We reviewed the information available to us about Parkside Medical Practice on 3 December 2019. We did not find evidence of significant changes to the quality of service being provided since the last inspection. As a result, we decided not to inspect the surgery at this time. We will continue to monitor this information about this service throughout the year and may inspect the surgery when we see evidence of potential changes.

Inspection carried out on 1 June 2016

During a routine inspection

Letter from the Chief Inspector of General Practice

We carried out an announced comprehensive inspection at Parkside Medical Practice on 1 June 2016. Overall the practice is rated as good.

Our key findings across all the areas we inspected were as follows:

  • The practice demonstrated an open and transparent approach to safety. There were robust systems in place to enable staff to report and record significant events. Learning from significant events was shared widely.
  • Risks to patients were assessed and well managed. There were arrangements in place to review risks on an ongoing basis to ensure patients and staff were kept safe.
  • Staff delivered care and treatment in line with evidence based guidance and local guidelines. Training had been provided for staff to ensure they had the skills and knowledge required to deliver effective care and treatment for patients.
  • There was a demonstrated understanding of performance within the practice. Systems were in place to support staff in undertaking regular clinical audits. Clinical audits were relevant and showed improvements in the quality of care provided to patients.
  • Feedback from patients was that they were treated with kindness, dignity and respect and were involved in decisions about their care.
  • Information about services and how to complain was available and easy to understand. Improvements were made to the quality of care as a result of complaints and concerns.
  • The practice proactively sought feedback from patients through the use of survey which could be completed via mobile phone. Feedback was used to make improvements in the delivery of service.
  • Patients said they could generally get an urgent appointment when they needed one but that it could be difficult to get through the practice by telephone. Patients also said that it was difficult to book appointments in advance.
  • There were systems in place to monitor demand for appointments and the practice continually sought to improve access for patients.
  • The practice had good facilities and was well equipped to treat patients and meet their needs. The premises were suitable for patients with a disability.
  • There was a clear leadership structure which all staff were aware of. Staff told us they felt supported by the partners and management.
  • The practice had developed effective working relationships with their patient participation group (PPG) and acted on their suggestions for improvement.
  • There was a clear mission statement which had been co-authored by staff and patients. The mission statement was supported by clear business plans which were regularly reviewed and monitored.
  • All staff had been involved in setting 12 month and five year goals for the practice which were used to develop objectives.
  • The provider was aware of and complied with the requirements of the duty of candour.

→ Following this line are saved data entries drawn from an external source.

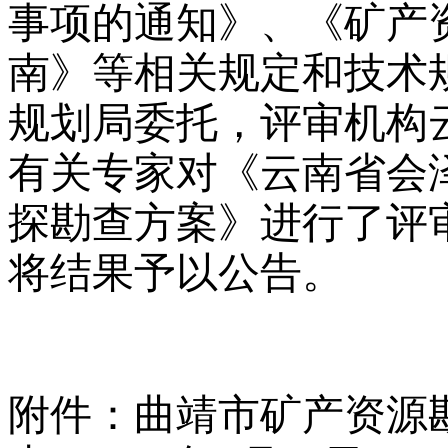
事项的通知》、《矿产
南》等相关规定和技术
规划局委托，评审机构云
有关专家对《云南省会
探勘查方案》进行了评
将结果予以公告。
附件：曲靖市矿产资源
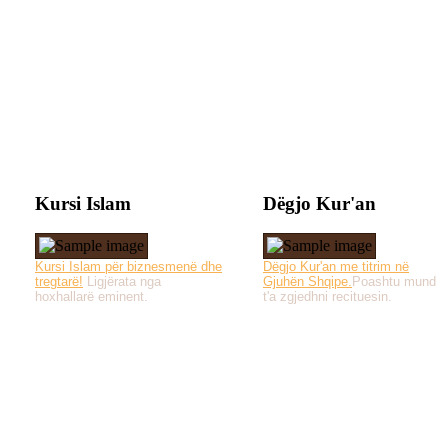
Kursi Islam
Dëgjo Kur'an
Kursi Islam për biznesmenë dhe
Dëgjo Kur'an me titrim në
tregtarë!
Ligjërata nga
Gjuhën Shqipe.
Poashtu mund
hoxhallarë eminent.
t'a zgjedhni recituesin.
Të gjitha drejtat e 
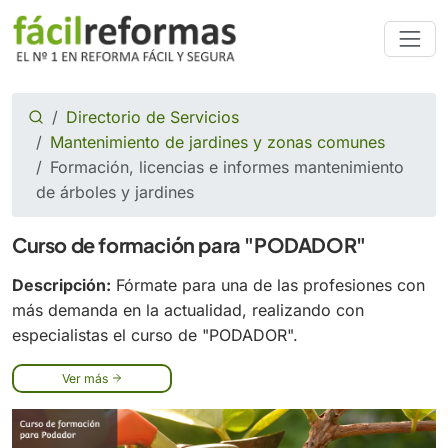
Directorio de Servicios
Mantenimiento de jardines y zonas comunes
Formación, licencias e informes mantenimiento
de árboles y jardines
Curso de formación para "PODADOR"
Descripción:
Fórmate para una de las profesiones con
más demanda en la actualidad, realizando con
especialistas el curso de "PODADOR".
Ver más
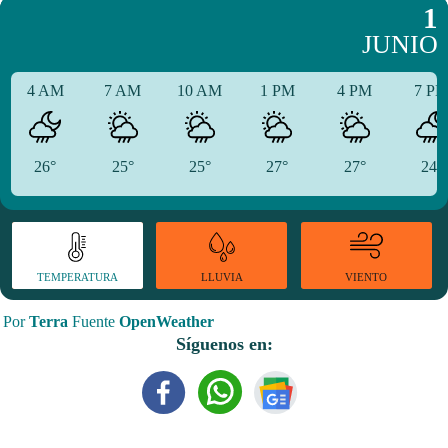
1
JUNIO
4 AM
7 AM
10 AM
1 PM
4 PM
7 P
26°
25°
25°
27°
27°
24°
TEMPERATURA
VIENTO
LLUVIA
Por
Terra
Fuente
OpenWeather
Síguenos en:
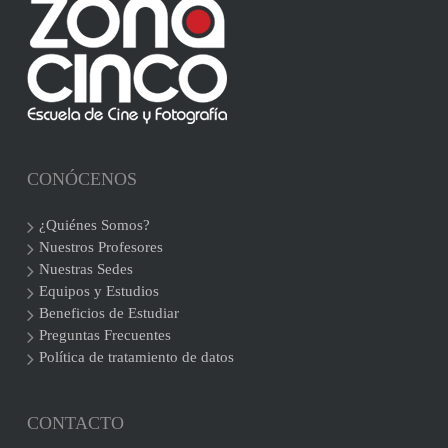
CONÓCENOS
¿Quiénes Somos?
Nuestros Profesores
Nuestras Sedes
Equipos y Estudios
Beneficios de Estudiar
Preguntas Frecuentes
Política de tratamiento de datos
CONTACTO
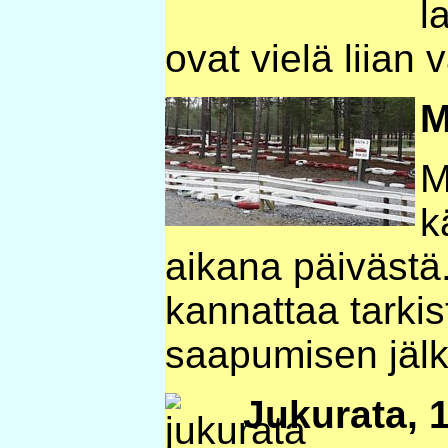
l
ovat vielä liian 
M
M
k
aikana päivästä
kannattaa tarkis
saapumisen jäl
Jukurata, 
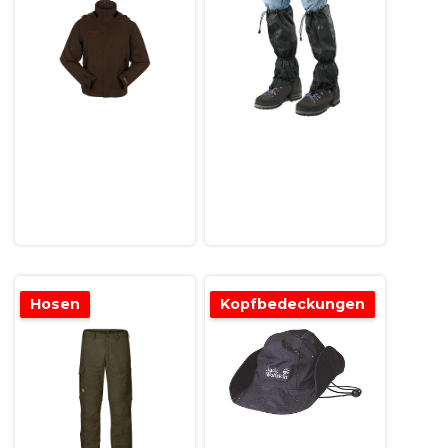
Hosen
Kopfbedeckungen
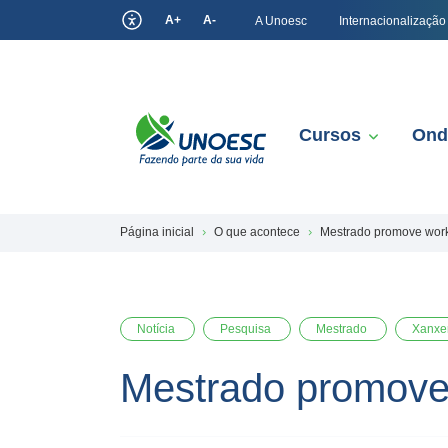
A+
A-
A Unoesc
Internacionalização
Cursos
Ond
Página inicial
O que acontece
Mestrado promove work
Notícia
Pesquisa
Mestrado
Xanxe
Mestrado promove 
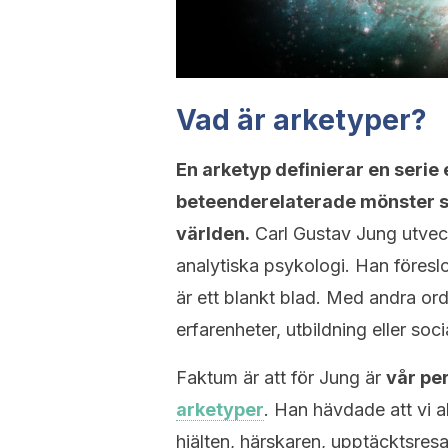
Vad är arketyper?
En arketyp definierar en serie
beteenderelaterade mönster so
världen.
Carl Gustav Jung utveck
analytiska psykologi. Han föresl
är ett blankt blad. Med andra ord,
erfarenheter, utbildning eller soci
Faktum är att för Jung är
vår pe
arketyper
. Han hävdade att vi al
hjälten, härskaren, upptäcktsres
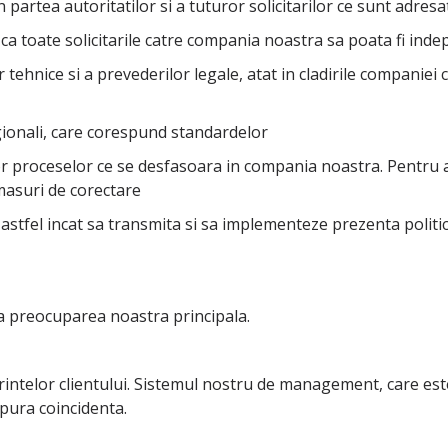
din partea autoritatilor si a tuturor solicitarilor ce sunt adres
a toate solicitarile catre compania noastra sa poata fi indepl
tehnice si a prevederilor legale, atat in cladirile companiei 
egionali, care corespund standardelor
r proceselor ce se desfasoara in compania noastra. Pentru ac
 masuri de corectare
 astfel incat sa transmita si sa implementeze prezenta politic
ta preocuparea noastra principala.
rintelor clientului. Sistemul nostru de management, care es
 pura coincidenta.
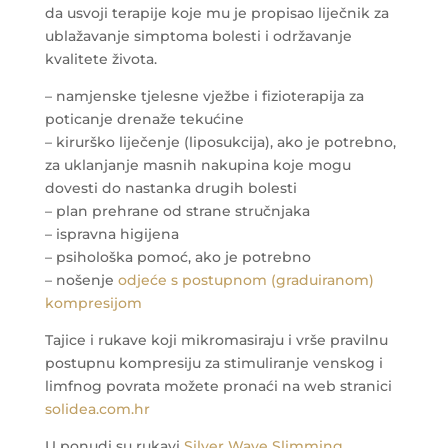
da usvoji terapije koje mu je propisao liječnik za
ublažavanje simptoma bolesti i održavanje
kvalitete života.
– namjenske tjelesne vježbe i fizioterapija za
poticanje drenaže tekućine
– kirurško liječenje (liposukcija), ako je potrebno,
za uklanjanje masnih nakupina koje mogu
dovesti do nastanka drugih bolesti
– plan prehrane od strane stručnjaka
– ispravna higijena
– psihološka pomoć, ako je potrebno
– nošenje
odjeće s postupnom (graduiranom)
kompresijom
Tajice i rukave koji mikromasiraju i vrše pravilnu
postupnu kompresiju za stimuliranje venskog i
limfnog povrata možete pronaći na web stranici
solidea.com.hr
U ponudi su rukavi
Silver Wave Slimming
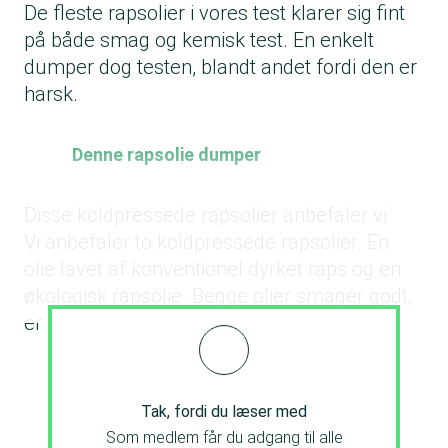
De fleste rapsolier i vores test klarer sig fint
på både smag og kemisk test. En enkelt
dumper dog testen, blandt andet fordi den er
harsk.
Denne rapsolie dumper
Disse koldpressede rapsolier anbefaler vi
Vi anbefaler to koldpressede rapsolier. En
olie lavet af konventionel dyrket raps og en
økologisk rapsolie. Begge olier smager godt,
er fri for uønskede kemikalier.
Tak, fordi du læser med
Som medlem får du adgang til alle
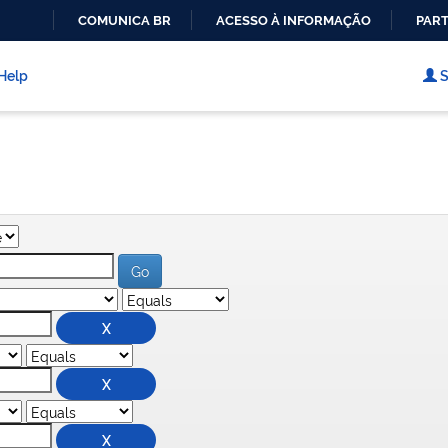
COMUNICA BR
ACESSO À INFORMAÇÃO
PART
IR
PARA
Help
S
O
CONTEÚDO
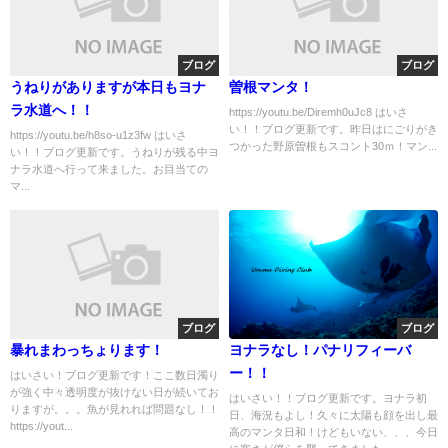
ブログ
ブログ
うねりがありますが本日もヨナ
曽根マンタ！
ラ水道へ！！
https://youtu.be/Diremh0uJc8 はいさ
い！！ブログ更新です。昨日はにごりがき
https://youtu.be/h8so-u1z3fw はいさ
つかった野原曽根もスコント30ｍ！マン...
い！！ブログ更新です。うねりが残る中ヨ
ナラ水道へ行って来ました。お目当ての
マ...
ブログ
ブログ
暴れまわっちょります！
ヨナラなし！パナリフィーバ
ー！！
はいさい！ブログ更新です！ここ数日濁り
が強く中々透明度が抜けない日が続いてお
はいさい！！ブログ更新です。ヨナラ初
りますが。。。魚が見れれば問題なし！！
日、海況もよし！久々に太陽も顔を出し最
https://yout...
高のマンタ日和！けどもいない、、、今日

We saw one area of outstanding practice:

  • The leadership team within the practice had worked with their staff and patients (through the patient participation group) to co-author their mission statement. This contributed to a high level of engagement from staff and patients to a shared set of values which underpinned the work being done by the practice.

There were areas where the provider should make improvements:

  • The provider should continue to review their appointments system to improve access to routine/pre-bookable appointments.
  • Ensure all required pre-employment checks are undertaken prior to new members of staff starting or undertake a documented assessment of the risk of not doing so.